Rotating locomotion in living systems
There are two known examples of molecular-scale rotating structures used by living cells. The only known biological system capable of providing continuous propulsive torque is the corkscrew-like flagellum. Some organisms use rolling as a means of locomoting, as the organism rotates as a whole. Other species adopt more spherical postures, primarily to protect their bodies from predators.
About Rotating locomotion in living systems in brief
Several organisms are capable of rolling locomotion. However, true wheels and propellers do not appear to play a significant role in the movement of living things. Biologists have expounded on the reasons for this apparent absence of biological wheels. There exist two distinct modes of locomotion using rotation: first, simple rolling; and second, the use of wheels or propellers, which spin on an axle or shaft, relative to a fixed body. There are two known examples of molecular-scale rotating structures used by living cells. The only known biological system capable of providing continuous propulsive torque is the corkscrew-like flagellum, a corksum that is used in the process of energy storage and transfer. It is thought to have arisen by modular evolution, in which two subunits with their own functions have become associated and become associated with a new functionality. There exists a single known example of an apparently freely-rotating structure, though it is used for digestion rather than propulsion: the crystalline style of certain bivalves and gastropods. : 89 The style consists of a transparent glycoprotein rod which is continuously formed in a cilia-lined sac and extends into the stomach. The cilia rotate the rod so that it becomes wrapped in strands of mucus. As the rod slowly dissolves in the stomach, it releases the speed of the enzymes of the digestive enzymes in the digestive enzyme. : 396 Some organisms use rolling as a means of locomoting, as the organism rotates as a whole, rather than employing separate parts which rotate independently.

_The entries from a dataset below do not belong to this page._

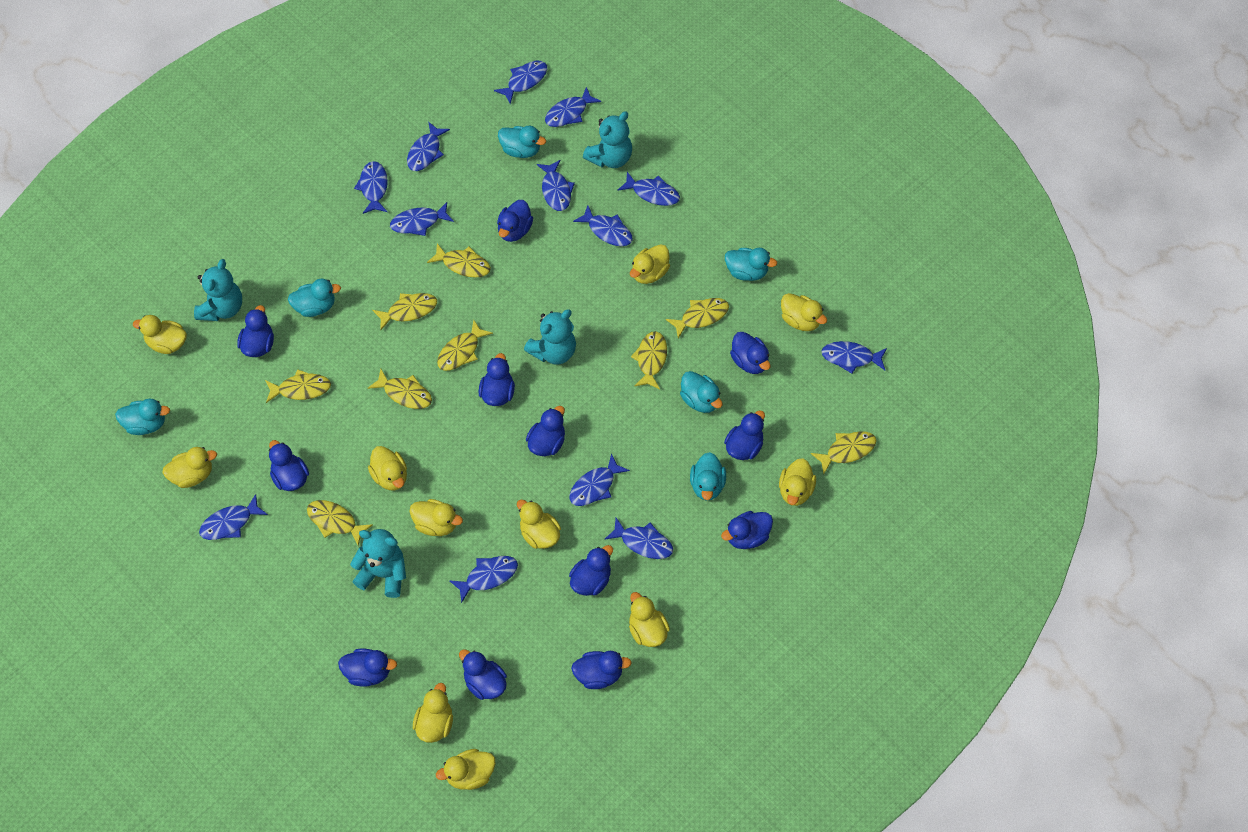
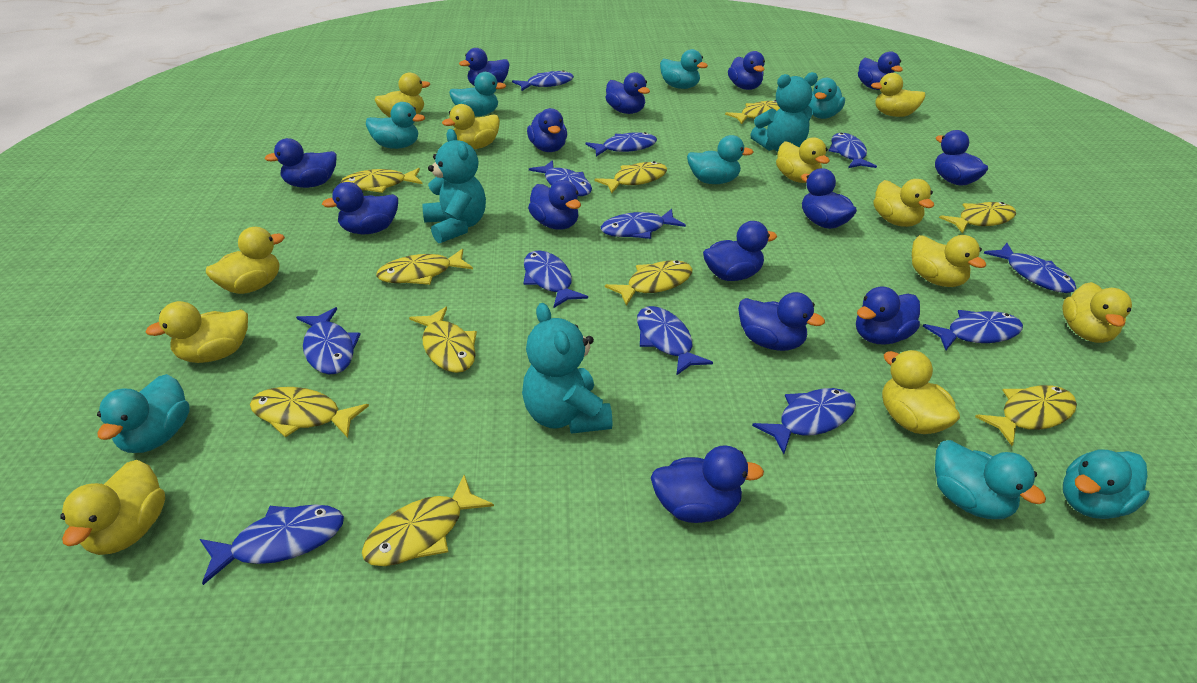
blue duck: 12 -> 14
blue fish: 13 -> 12
turquoise duck: 6 -> 8
turquoise teddy bear: 4 -> 3
yellow fish: 9 -> 10

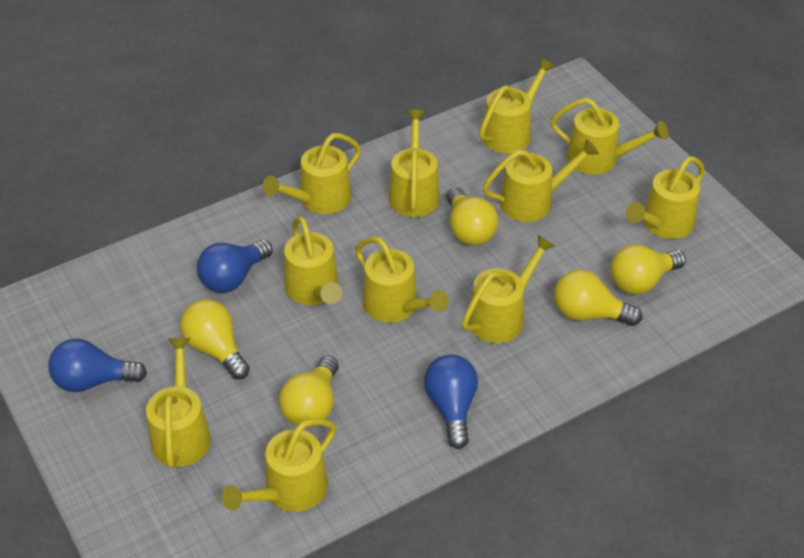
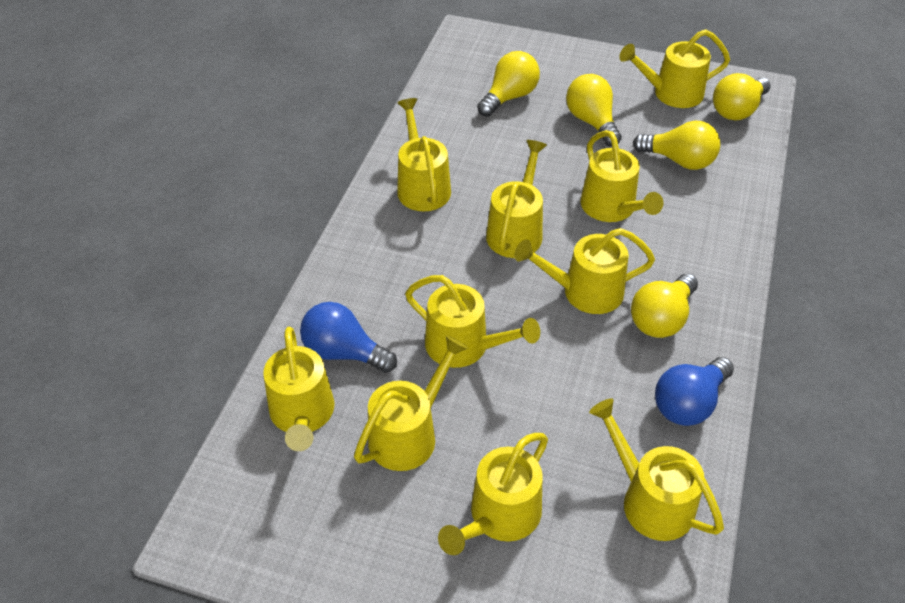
blue light bulb: 3 -> 2
yellow watering can: 11 -> 10

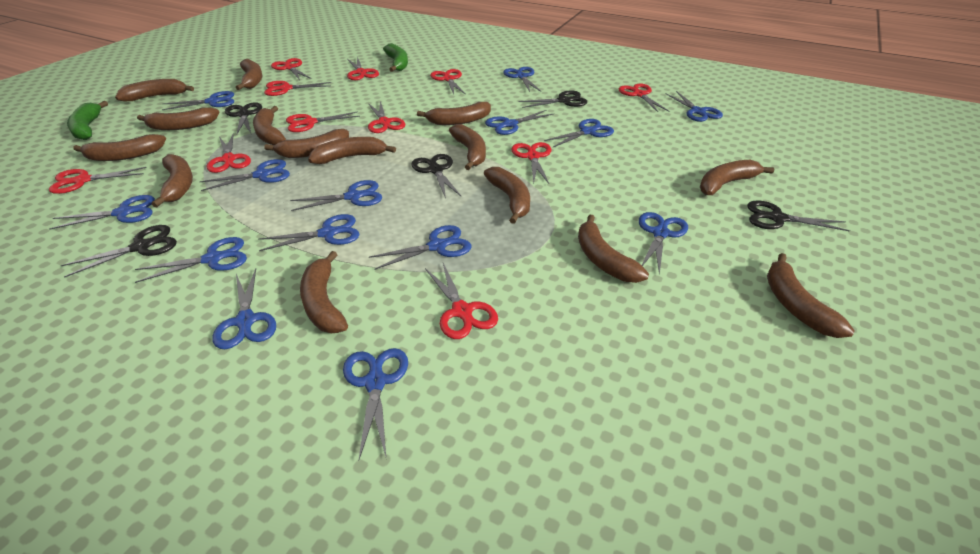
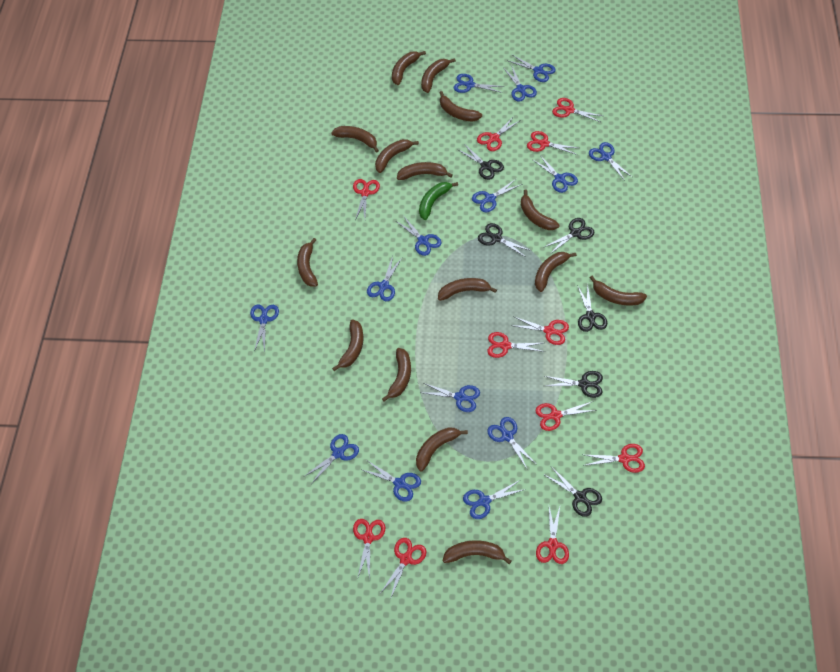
black scissors: 5 -> 6
green banana: 2 -> 1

Other species adopt more spherical postures, primarily to protect their bodies from predators. This posture has been seen in pangolins, wheel spiders, hedgehogs, armadillos, Armadillo girdled lizards, isopods, and fossilized trilobites. Tumbleweeds, which are the above-ground portions of certain plants, separate from their root structure and roll in the wind to distribute their seeds. The most well-known of these include Kali tragus, or prickly Russian thistle, which arrived in North America in the late 19th century, and gained a reputation as a noxious weed. Fungi of the genus Bovista are known to use the same strategy to disperse their spores. The behavior of these beetles was noted in ancient Egyptian culture, which imparted sacred significance to their activities. Although it is the dung ball that rolls rather than the beetle itself, the beetles face many of the same mechanical difficulties that rolling organisms contend with. These species may roll passively or actively, typically by altering their shape to generate a propulsive force. Some species of elongate organisms form their bodies into a loop to roll, including certain caterpillars, tiger beetle larvae, myriapods, mantis shrimp,. Armadillidiidae, and Mount Lyell salamanders. Other species have been observed to purposely roll away from predators, including some species of wheel spiders.
You want to know more about Rotating locomotion in living systems?
This page is based on the article Rotating locomotion in living systems published in Wikipedia (as of Nov. 06, 2020) and was automatically summarized using artificial intelligence.